Midnight shows another face of arts fest city
Vendors on a shoestring lie low to dodge cops, while free-roaming donkeys are a common sight on the streets
THERE are three pictures that photographers covering the National Arts Festival in Grahamstown want.
First, like all first-time Festinos, they are fascinated by the kids with the white-painted faces standing on corners to perform for their money.
Second, they want to take pictures of movement, preferably dance – just do not ask for a boring, static shot.
Then, the sunset. At some point there will be squealing of tyres as we race to the top of the hill to get a perfect shot of a golden sky. Except this year.
This year the weather was not only unseasonably mild, but the clouds simply did not conspire to tower majestically. Instead, photographer Nokuthula Mbatha and I were riding around, looking for donkeys.
It amused the Tonight Entertainment Editor no end, but photographer Thuli (she prefers her nickname) and I were on a mission to find the unsupervised donkeys I see year after year, wandering around Grahamstown late at night or early in the morning.
We did find them late one night, and after trailing them for a while, Thuli asked what else happened around Grahamstown after dark.
I was confident there would be raucous partying at the Rat and Parrot pub and surely some sort of outside performances.
Instead, we saw the other side of Grahamstown – the vendors who cannot afford accommodation and who surreptitiously prepare food for themselves when the municipal cops aren’t watching.
People who have to take care of everyday needs, like having clean clothes and finding a safe place to sleep, all done on a shoestring budget while trying to make a buck and not spend it.

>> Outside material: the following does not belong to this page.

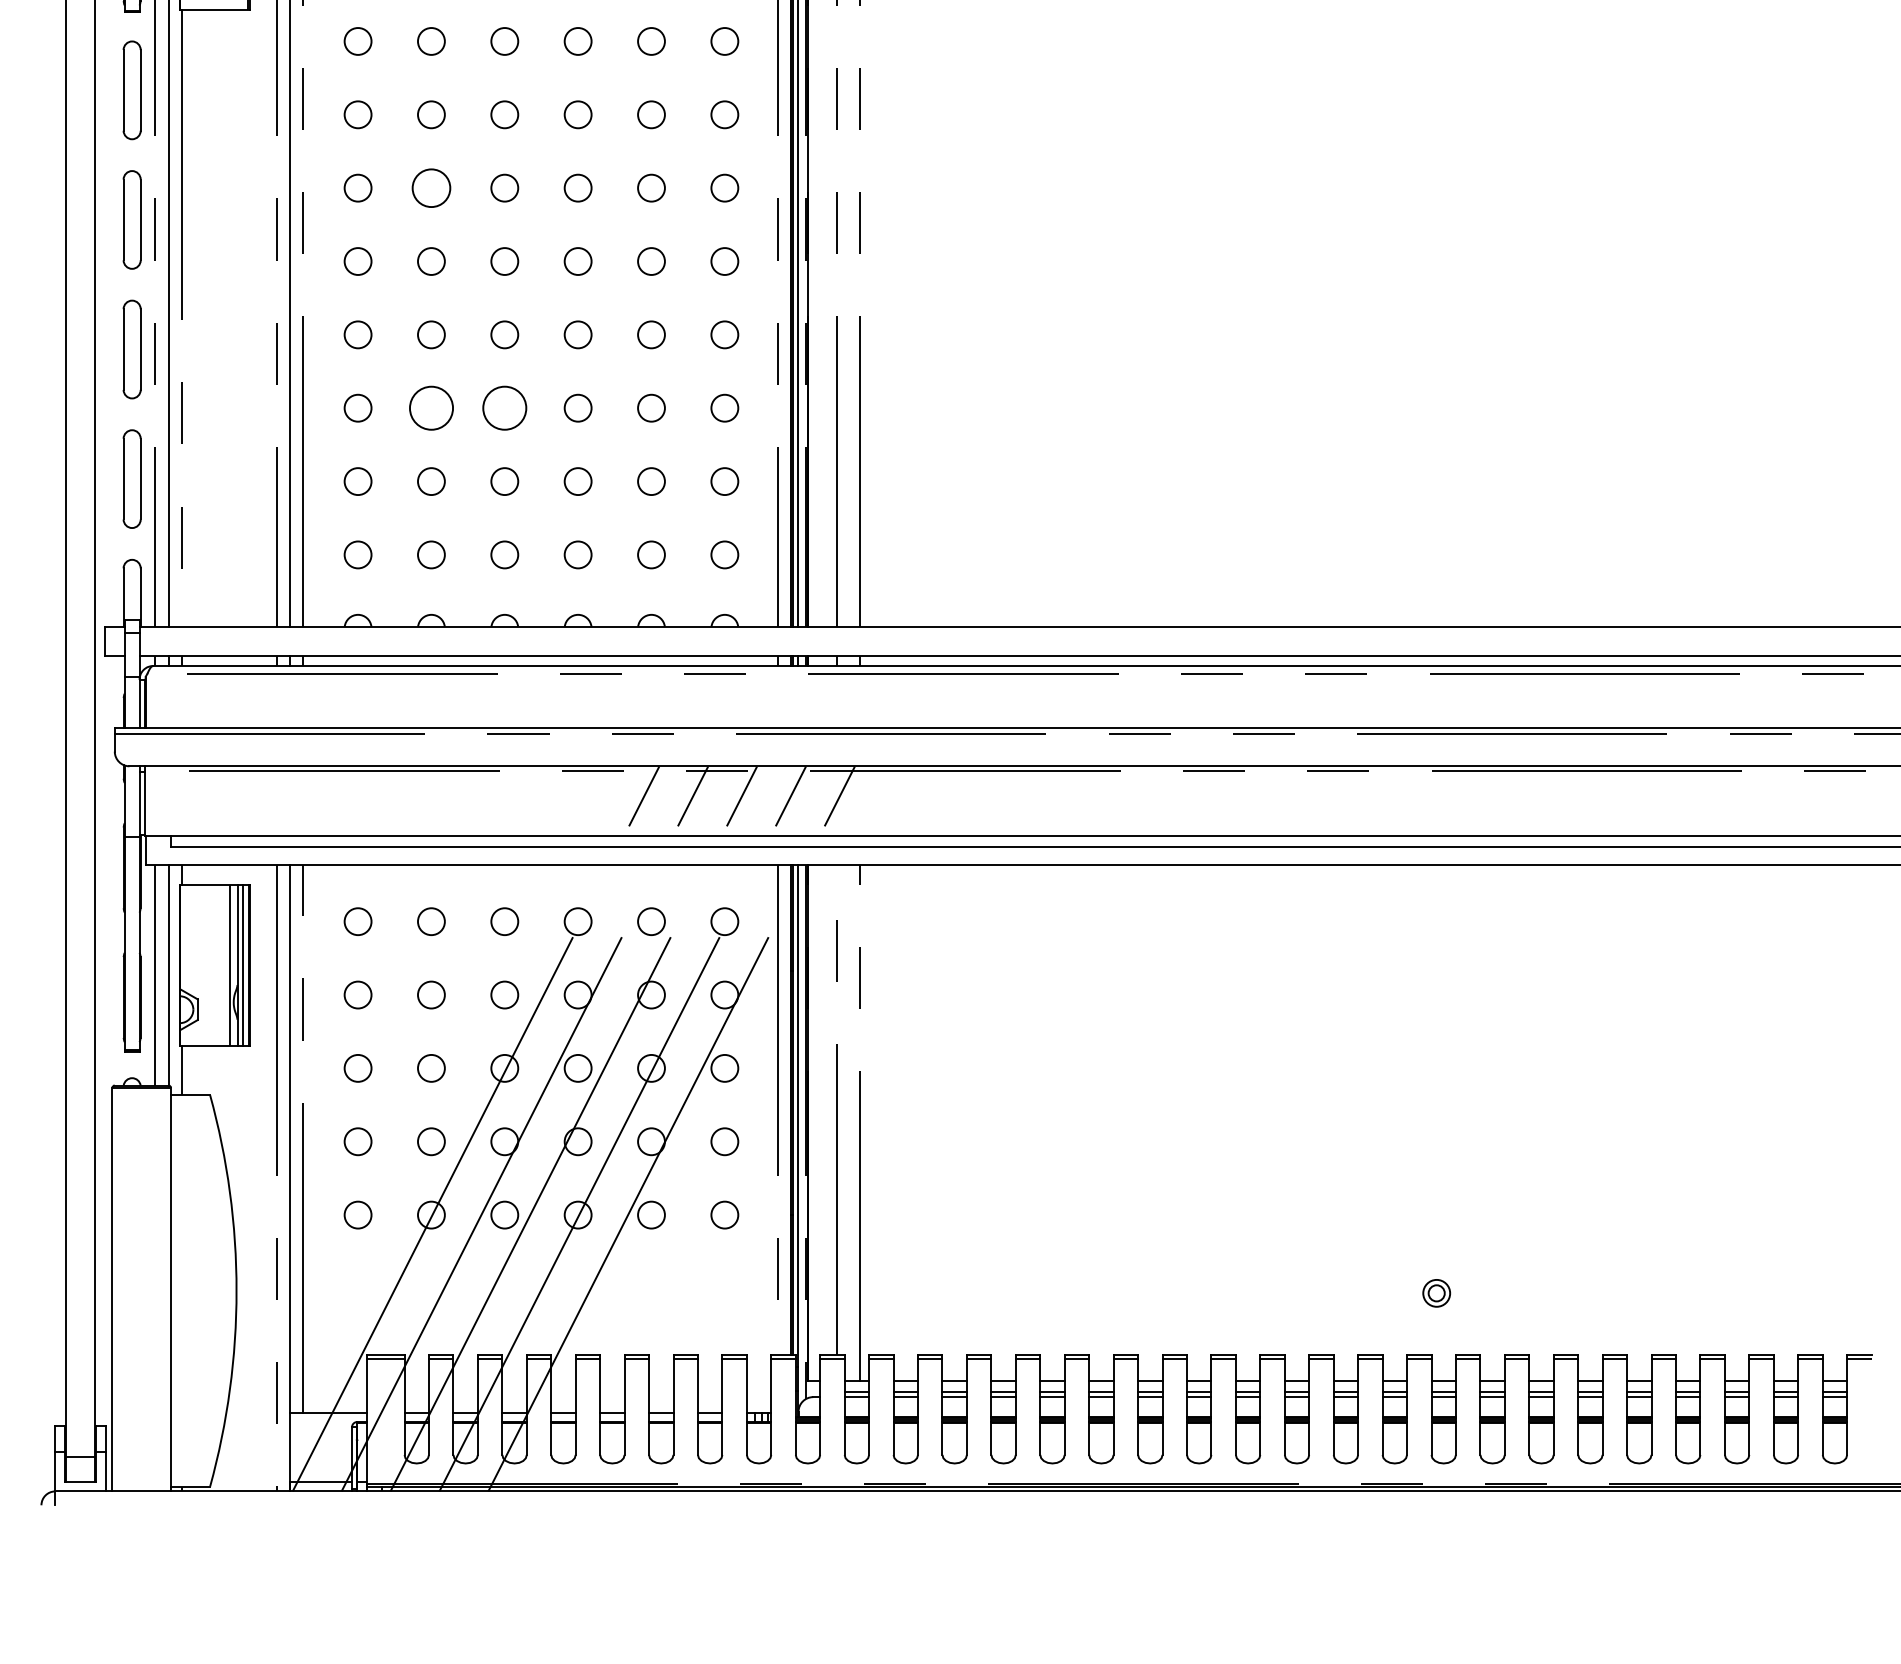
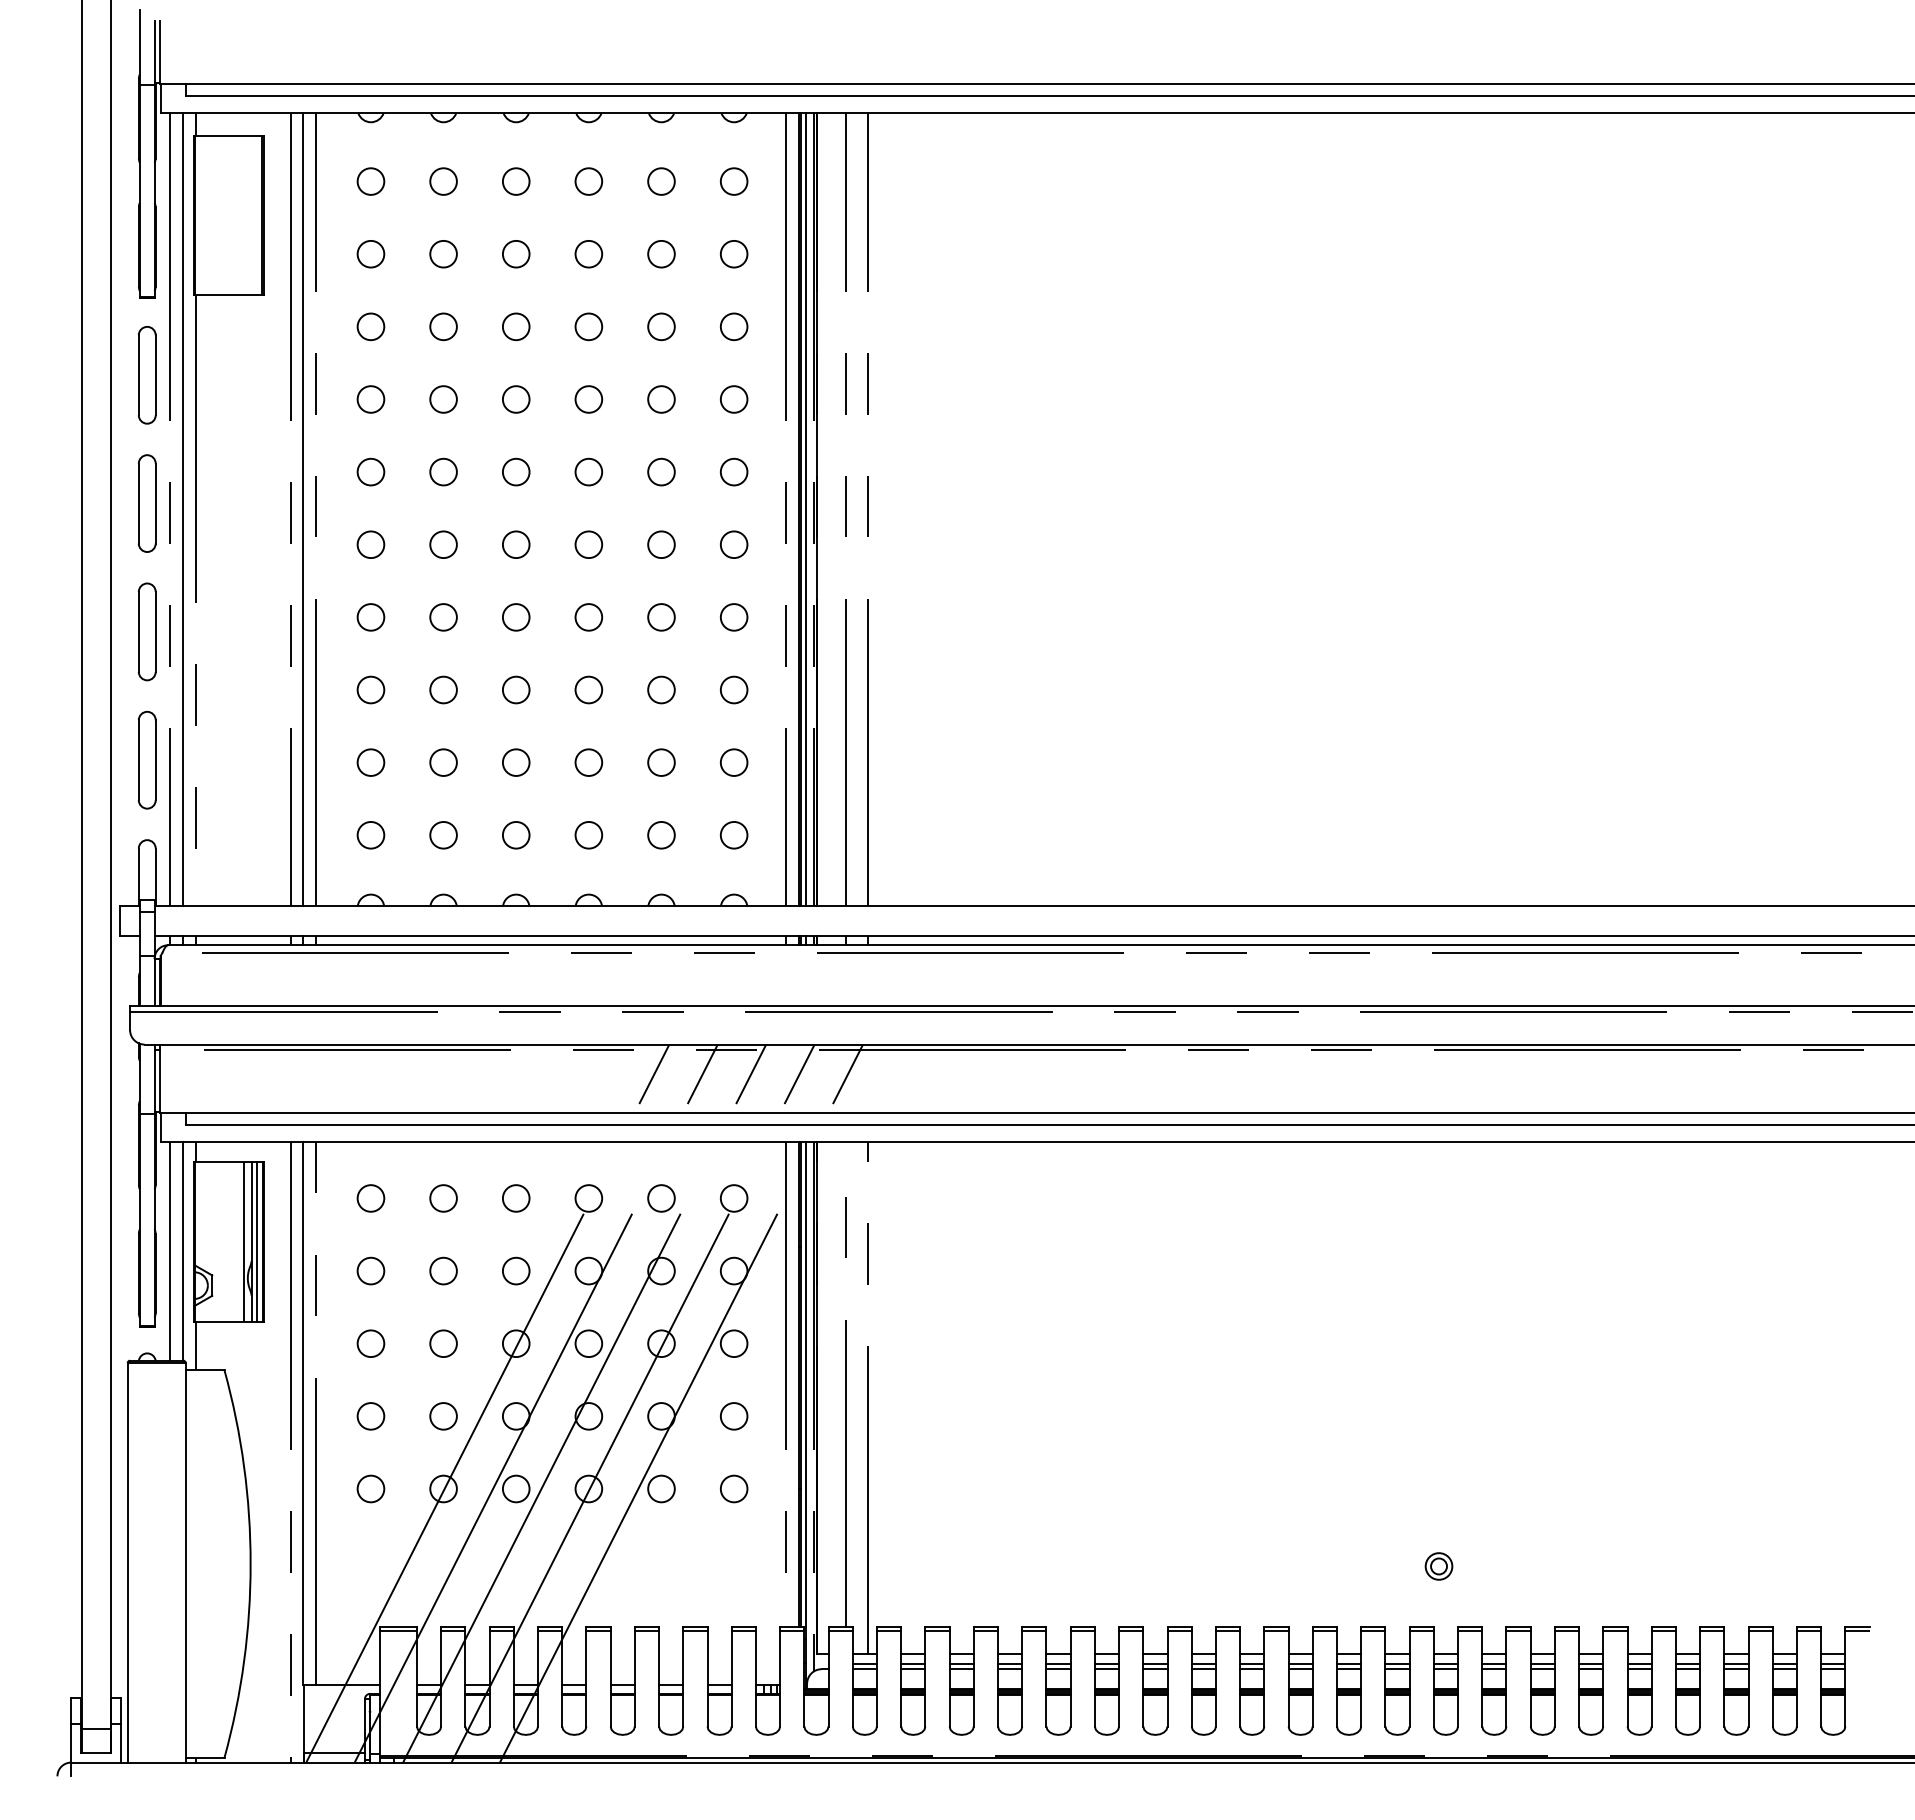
circle: (431, 187) -> (443, 471), size x0.71
circle: (431, 407) -> (443, 689), size x0.62
circle: (504, 407) -> (515, 689), size x0.62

Up at Rhodes University’s Drostdy Arch I got to talking to the guys selling art, shoes and bags and realised the reason they and their wares looked so familiar was because they sell from outside this newspaper group’s offices in Cape Town.
“This isn’t working – walk that way,” Thuli orders, immortalising my Docs in the Independent Newspapers archives.
Riding past the Rhodes Box, we spot a figure on the roof and realise there are statues up there.
They are part of Taryn King’s exhibition, Sentinels.
Few people look up, and even fewer realise that the statues, fibreglass casts made from moulds of the artist’s body, have their eyes firmly closed. These watchers aren’t watch- ing anything.
As Thuli tries to get the perfect shot of a vendor selling boerewors rolls outside a popular bar on New Street, I ask the woman what she does when it isn’t festival time. She would like to do this, sell food, but she doesn’t know how to go about starting a business or where to find someone who will do this for her.
We move on to the market space around the Cathedral, but we don’t spot anyone making a fire. For that we have to go back to the guys at the Drostdy Arch on another night.
We find a woman selling Senegalese food at the market and she is amused that we want a picture of her dishing it out – but her customers persuade her to pretend. The next guy got a large amount of rice with his chicken.
When Thuli takes a picture of the shadow cast by a host of bags hanging on the side of a stall, an old man asks her what she is doing, crouching on the ground.
And once she explains, she persuades him to walk down the aisle so she can get movement in the shot – and one of the souls who go unseen at the fest is suddenly immortalised in the media.